I realize this is a difficult question, but how much of what we consider math do you think is a legacy of classic culture - that is, do you have any speculations of how math could have looked?

(As an example, in cartography a lot of concepts are directly classical but not necessarily given.)

[stoutfellow.livejournal.com]

Mm, yes, that's a hard one. Part of the problem is that the mathematics of Egypt, of Mesopotamia, of Greece, and of the Hindu and Muslim civilizations interpenetrate so heavily that they can't be considered independent - and modern Western math is heir to all of them.

The only lead I can see rests with Chinese mathematics, up through the early Ming dynasty. (What follows is from memory; it's been a few years since I've looked at this stuff, and my resources for it are at the office.) The Chinese may have gotten the idea of positional notation from India, but their version of that is quite different.
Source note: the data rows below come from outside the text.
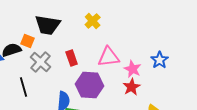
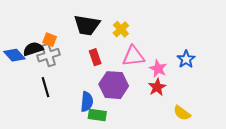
yellow cross: (93, 21) -> (121, 29), moved
black trapezoid: (48, 25) -> (87, 25), moved
gray cross: (41, 62) -> (49, 55), moved, turned 30

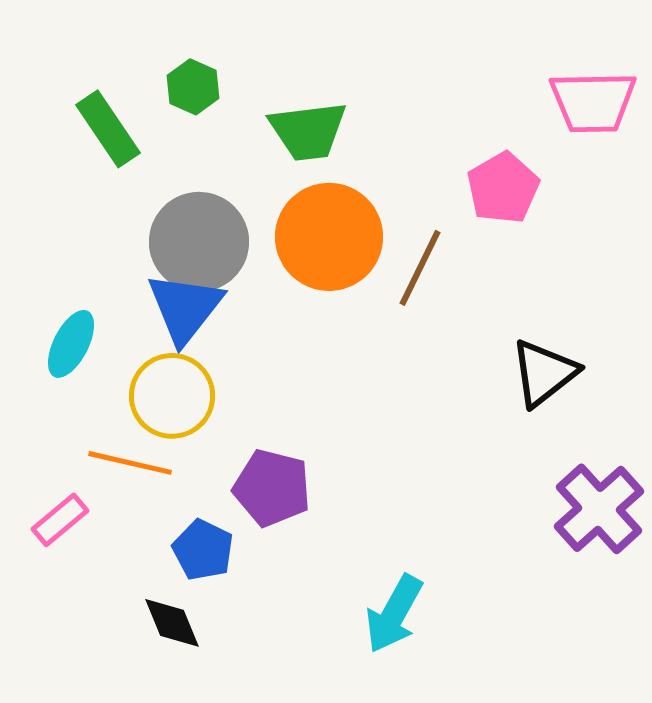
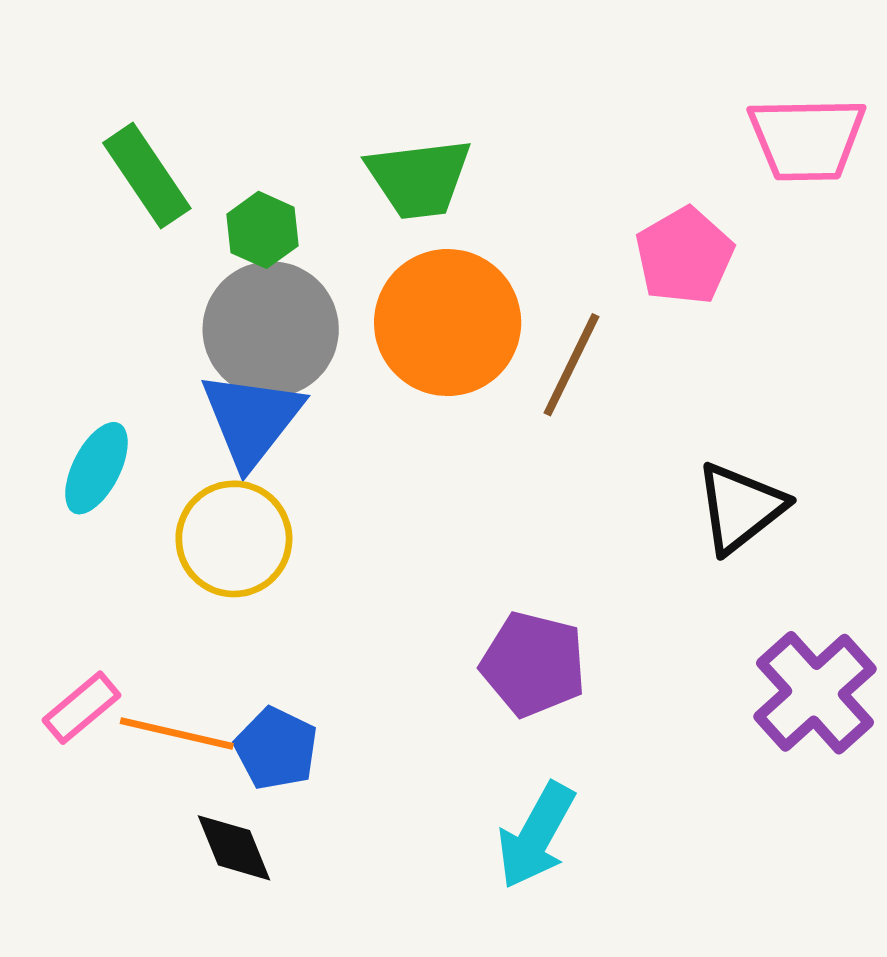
green hexagon: (193, 87) -> (263, 230), moved
orange line: (130, 463) -> (177, 734), moved
purple pentagon: (272, 488) -> (533, 664), moved

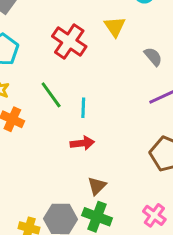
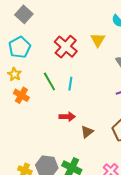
cyan line: (83, 108) -> (70, 84), moved
brown triangle: (97, 186) -> (87, 132), moved

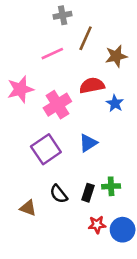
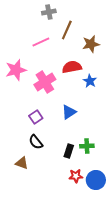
purple square: (46, 149) -> (36, 117), size x0.6
black semicircle: (59, 194) -> (36, 142), moved

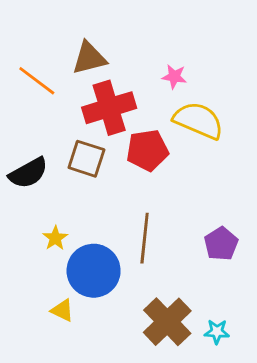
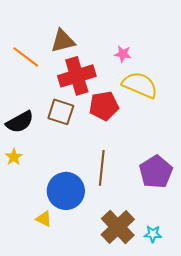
yellow star: (55, 238) -> (14, 157), moved
purple pentagon: (221, 244) -> (156, 172), size x1.4

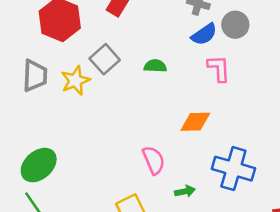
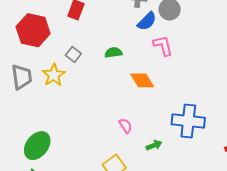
gray square: (105, 59) -> (73, 54), size x0.7
orange diamond: (195, 122) -> (142, 80), moved, turned 70
pink semicircle: (154, 160) -> (125, 126), size x0.7

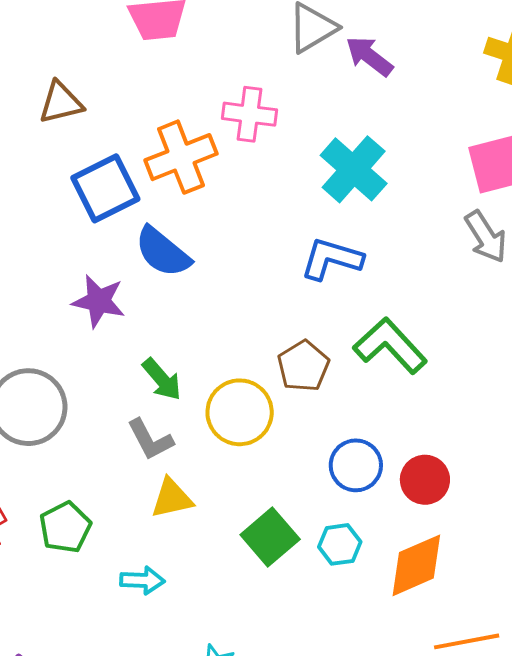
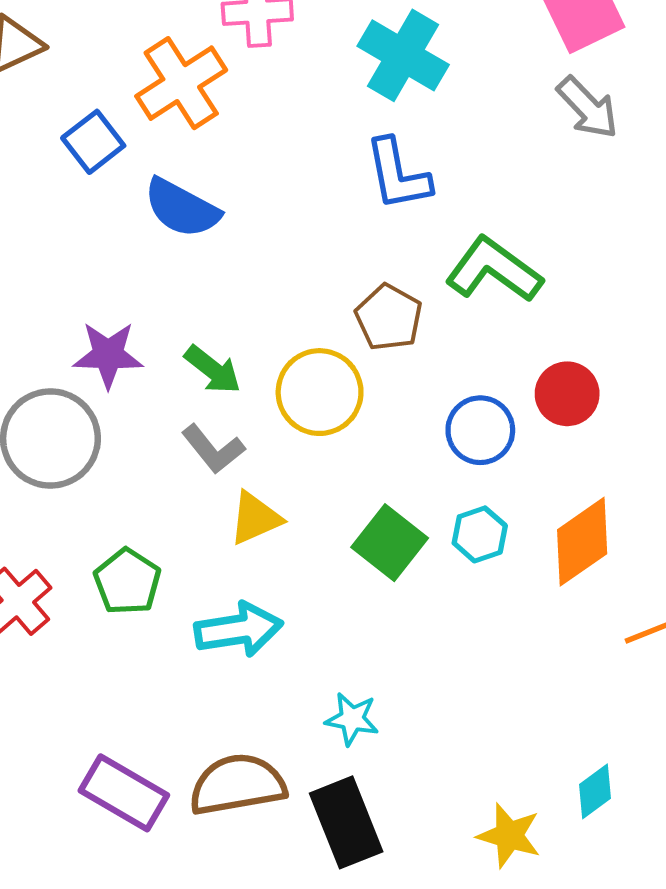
blue square: (105, 188) -> (93, 142), size x0.7
blue L-shape: (332, 259) -> (398, 174), turned -106
purple star: (99, 301) -> (108, 355), moved
red circle: (425, 480) -> (567, 394), moved
cyan arrow: (142, 580) -> (239, 630), size x1.5

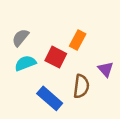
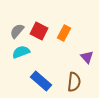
red square: (56, 57) -> (39, 31), moved
brown semicircle: (81, 86) -> (74, 82), moved

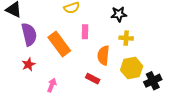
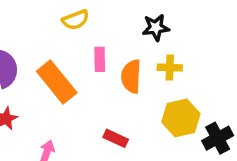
orange semicircle: (103, 55) -> (131, 76), moved

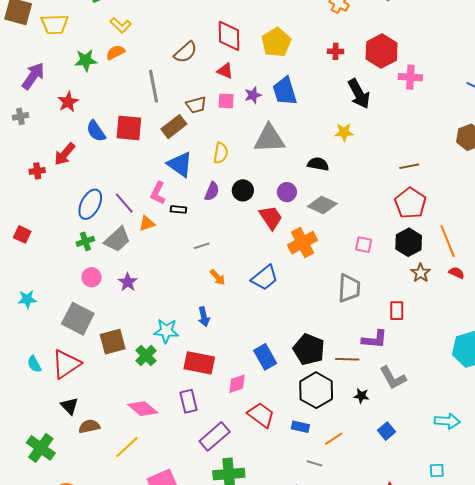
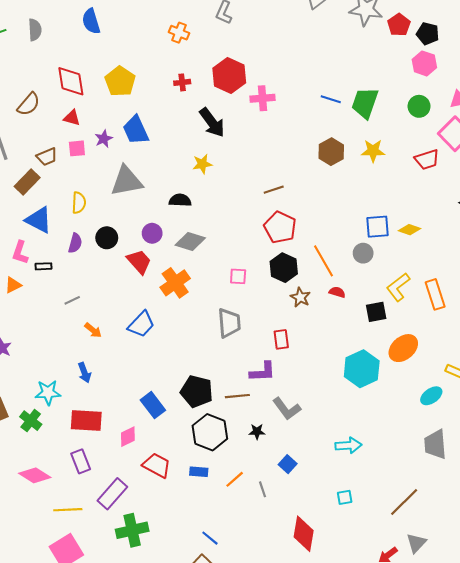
yellow line: (127, 447) -> (68, 510), moved, turned 48
gray line: (314, 463) -> (263, 489), moved, turned 63

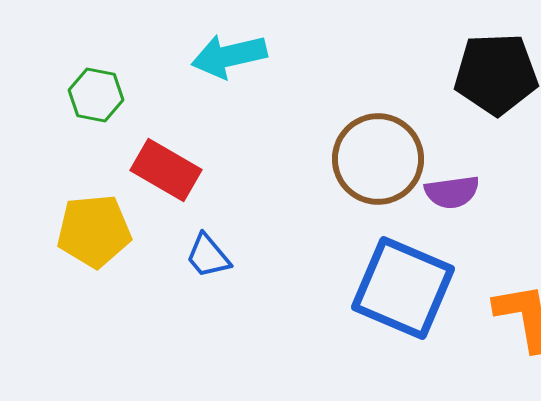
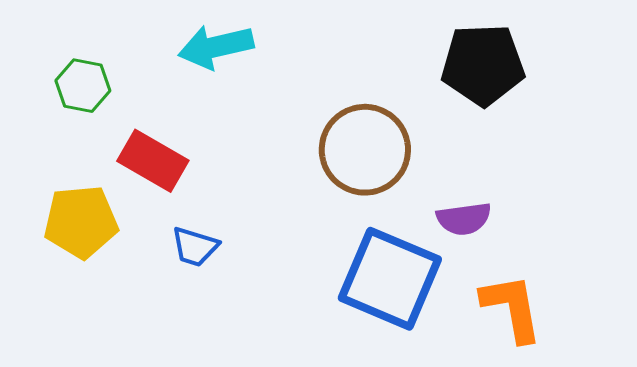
purple semicircle: (452, 192) -> (464, 219), moved
blue trapezoid: (208, 256) -> (195, 247), turned -33

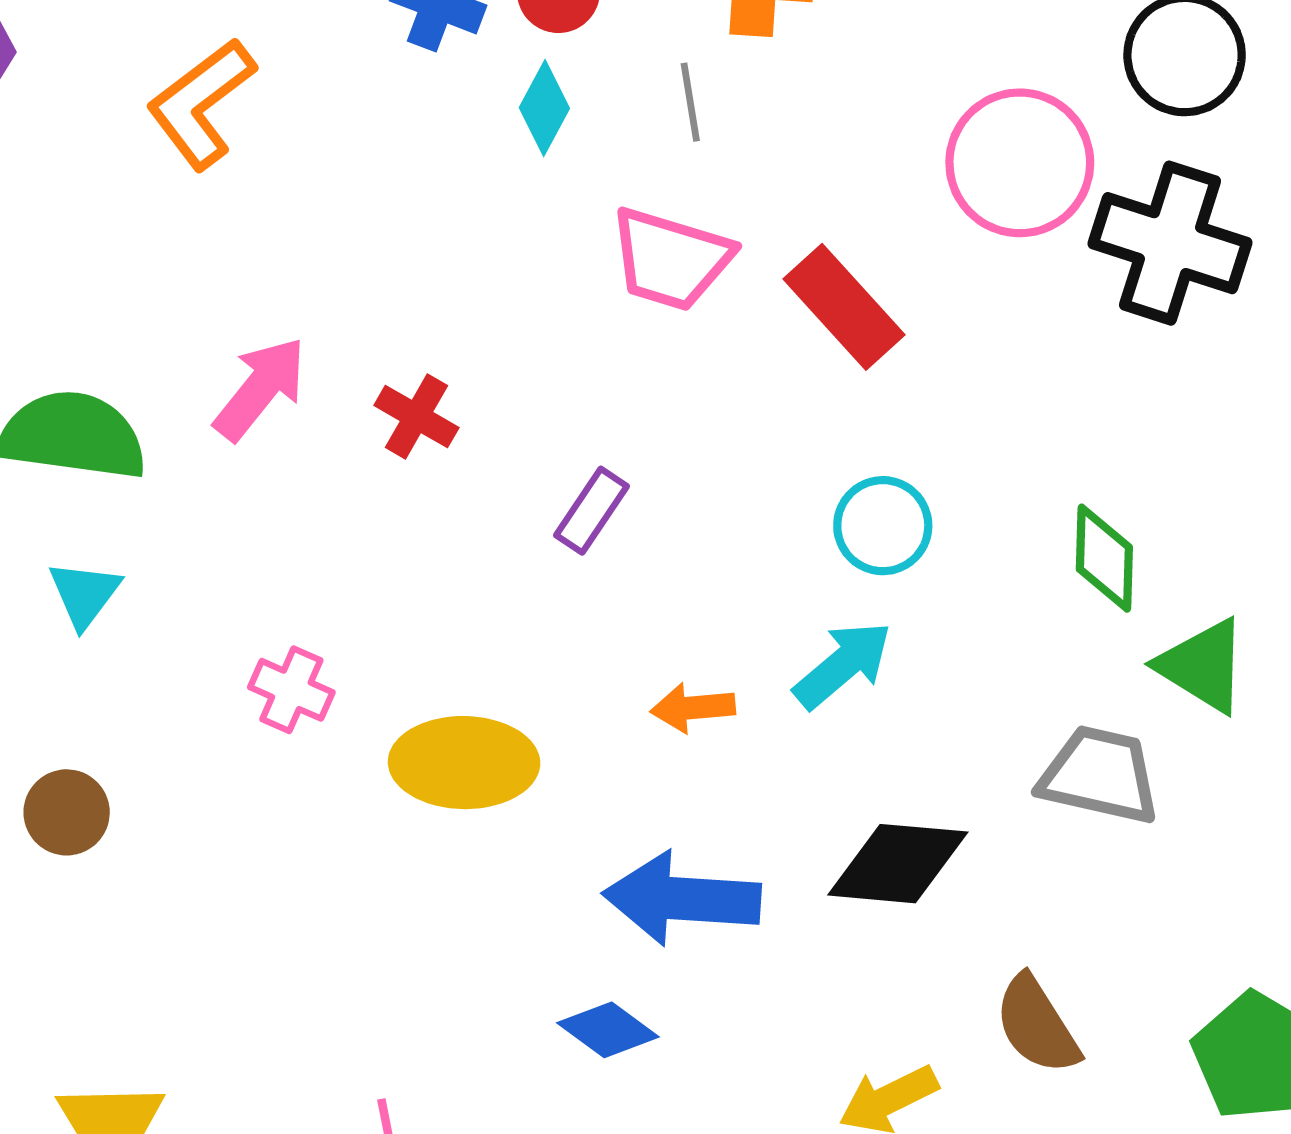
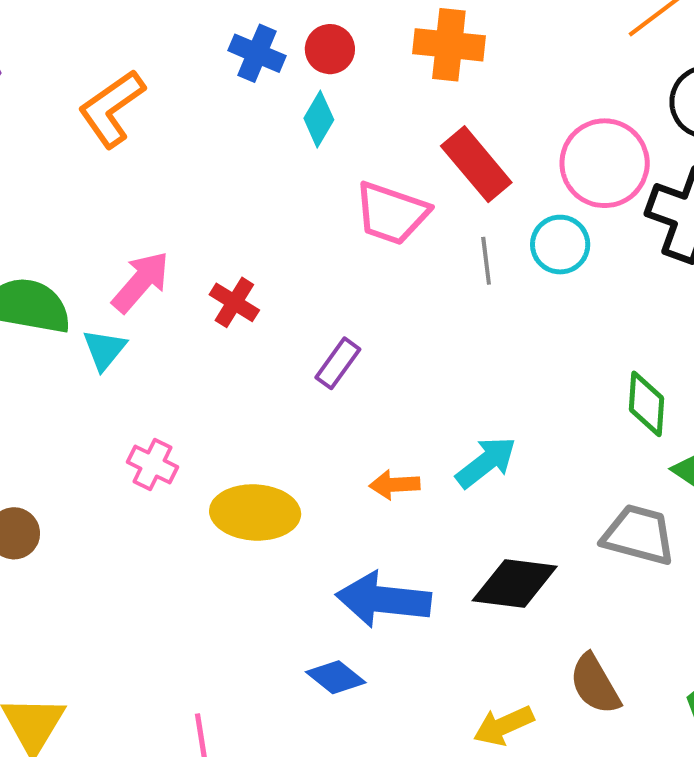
gray line: (690, 102) -> (486, 261), moved
red rectangle: (844, 307) -> (476, 164), moved
cyan circle: (883, 526) -> (560, 245), moved
cyan triangle: (85, 594) -> (104, 350), moved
With that exception, Chinese math developed almost independently of the rest of Eurasia, and developed in very interesting ways. For one thing, the notion of "proof" took a different form; Chinese mathematical arguments were as likely to draw on religious or philosophical ideas as on what Westerners would consider acceptable reasoning. More importantly, Chinese mathematics was heavily algorithmic from the beginning, and their understanding of the construction of algorithms was quite sophisticated - they had something of a "meta-algorithmics", if you will. They used computational devices more extensively than the civilizations to their west did; in addition to the abacus, they had devices which allowed computations involving fractions and negative numbers, and also permitted work with variables.

Unfortunately, legal changes sometime in the Song dynasty hampered the further development of Chinese mathematics. Specifically, mathematics was dropped from the civil service examinations; as a result, math became primarily the preserve of independently wealthy dilettantes, and, the supply of those being limited, progress slowed considerably. (There were still a number of interesting developments, such as the discovery of the arithmetic triangle a century or more before Pascal came up with it.) With the Ming dynasty and the entry of Jesuit missionaries - many of whom were themselves at least amateur mathematicians - the indigenous tradition withered, and Chinese math was absorbed into the Eurasian consensus.

So, speculation: an uninterrupted Chinese-style mathematics could, perhaps, have developed into something like a hybrid of Western-style math and computer science (rather like what Wolfram has been touting lately, maybe). It's hard for me to be any more specific than that; I'm not sufficiently familiar with the details. That their path was a viable and productive one seems clear, and if you want a non-classical mathematics, that's probably the first place to look for ideas.

[pompe.livejournal.com]

Thanks. I have Georges Ifrah's history somewhere, but it is more about numbers than math.

[filkferengi]

You are *such* a tease! ;)

[stoutfellow.livejournal.com]

:smirk: